■ Excerpted passage ■
● ● ● ● ● ● ●

Fed keeps interest rates unchanged for the first time since July

A
Asma |
Fed keeps interest rates unchanged for the first time since July

The US Federal Reserve has decided to keep interest rates unchanged, indicating that it is in no rush to resume rate cuts as inflation remains above target and the labour market shows signs of stabilisation.

After a two-day policy meeting, the Federal Open Market Committee voted 10–2 to maintain the benchmark policy rate in the 3.50% to 3.75% range, a decision that was widely anticipated by financial markets.

Fed Sees Economy Holding Up Well

Federal Reserve Chair Jerome Powell described the US economy as ‘solid’ and said risks related to both inflation and employment have reduced since the last policy meeting.

‘The economy has once again surprised us with its strength,’ Powell said, adding that the central bank is currently ‘well positioned’ to assess incoming data before making any further adjustments to interest rates.

The Fed had delivered three consecutive rate cuts up to December, but recent economic data has prompted policymakers to adopt a more cautious stance.

Inflation Remains Above Target

Although inflation has cooled from earlier highs, it continues to run around one percentage point above the Fed’s 2% target, which Powell described as ‘somewhat elevated’.

● ● ● ● ● ● ●

Entries contained in a dataset:
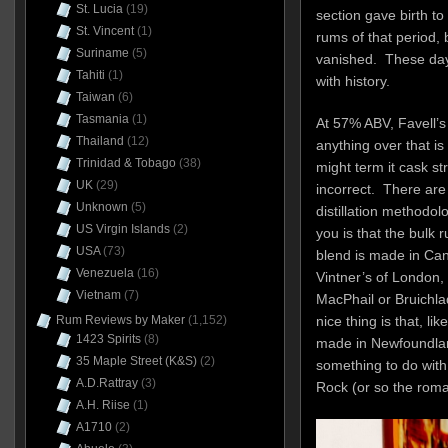
St. Lucia
(19)
section gave birth t
St. Vincent
(1)
rums of that period
Suriname
(5)
vanished. These days
Tahiti
(1)
with history.
Taiwan
(6)
Tasmania
(1)
At 57% ABV, Favell’s
Thailand
(12)
anything over that i
Trinidad & Tobago
(38)
might term it cask str
UK
(29)
incorrect. There are 
Unknown
(5)
distillation methodolo
US Virgin Islands
(2)
you is that the bulk
USA
(73)
blend is made in Can
Venezuela
(16)
Vintner’s of London,
Vietnam
(7)
MacPhail or Bruichla
Rum Reviews by Maker
(1,152)
nice thing is that, lik
1423 Spirits
(8)
made in Newfoundlan
35 Maple Street (K&S)
(2)
something to do with 
A.D.Rattray
(3)
Rock (or so the roma
A.H. Riise
(1)
A1710
(2)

● ● ● ● ● ● ●

■ Tasks ■
#1 Translate this sentence from the article on the Fed's rate decision into Spanish: "The Fed had delivered three consecutive rate cuts up to December, but recent economic data has prompted policymakers to adopt a more cautious stance."
#2 Summarize the article on the Fed's rate decision in two sentences.

■ Answers in order ■
#1 La Fed había aplicado tres recortes consecutivos de tipos hasta diciembre, pero los datos económicos recientes han llevado a los responsables de la política monetaria a adoptar una postura más cautelosa.

#2 The US Federal Reserve voted 10–2 to keep its benchmark rate in the 3.50% to 3.75% range, indicating no rush to resume cuts while inflation stays above target and the labor market shows signs of stabilizing. Chair Jerome Powell called the economy solid and said the Fed is well positioned to assess incoming data, though inflation still runs about one percentage point above the 2% target.